L'articolo 5, invece, prevede, per il 2022, uno sgravio contributivo in favore delle aziende private in possesso della suddetta certificazione; l'esonero è concesso nel limite complessivo di 50 milioni di euro, nonché nel limite, per ogni azienda, di 50.000 euro annui e di un punto percentuale, con riferimento al complesso dei contributi previdenziali a carico del datore di lavoro.

In favore delle aziende private che, nell'anno precedente a quello di riferimento, siano in possesso della certificazione summenzionata viene poi previsto un punteggio premiale, nell'ambito della valutazione, da parte di autorità titolari di fondi europei, nazionali e regionali, di proposte progettuali, ai fini della concessione di aiuti di Stato.

L'articolo 6, infine, estende alle società (costituite in Italia) controllate da pubbliche amministrazioni e non quotate in mercati regolamentati le norme in materia di parità di genere previste per la composizione degli organi collegiali di amministrazione delle società quotate in mercati regolamentati.
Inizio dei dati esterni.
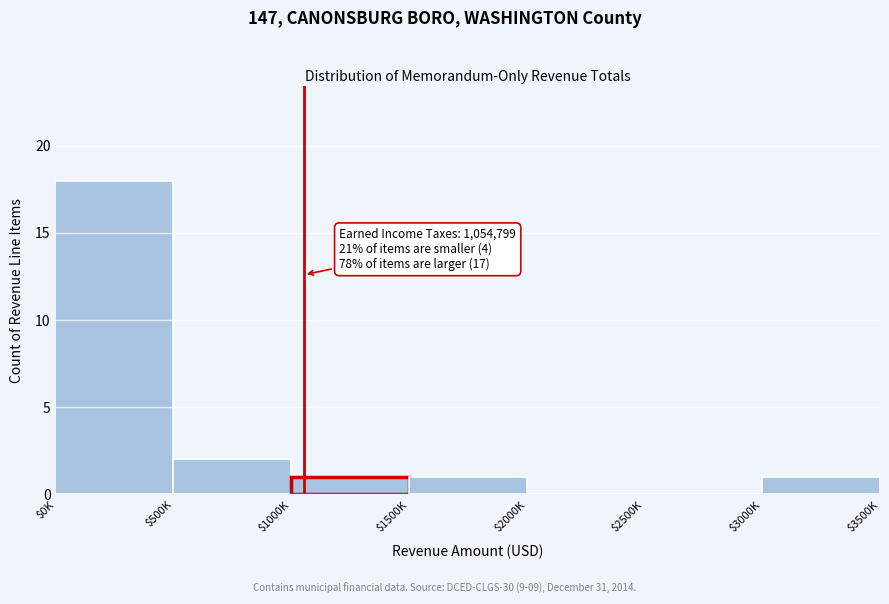

Which category has the highest value across all series?

$0K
In base a tali disposizioni, lo statuto societario deve prevedere che il riparto degli amministratori da eleggere sia effettuato in base a un criterio che assicuri l'equilibrio tra i generi e che, per i primi sei mandati successivi all'applicazione della norma, ogni genere sia rappresentato nella misura di almeno due quinti degli amministratori eletti.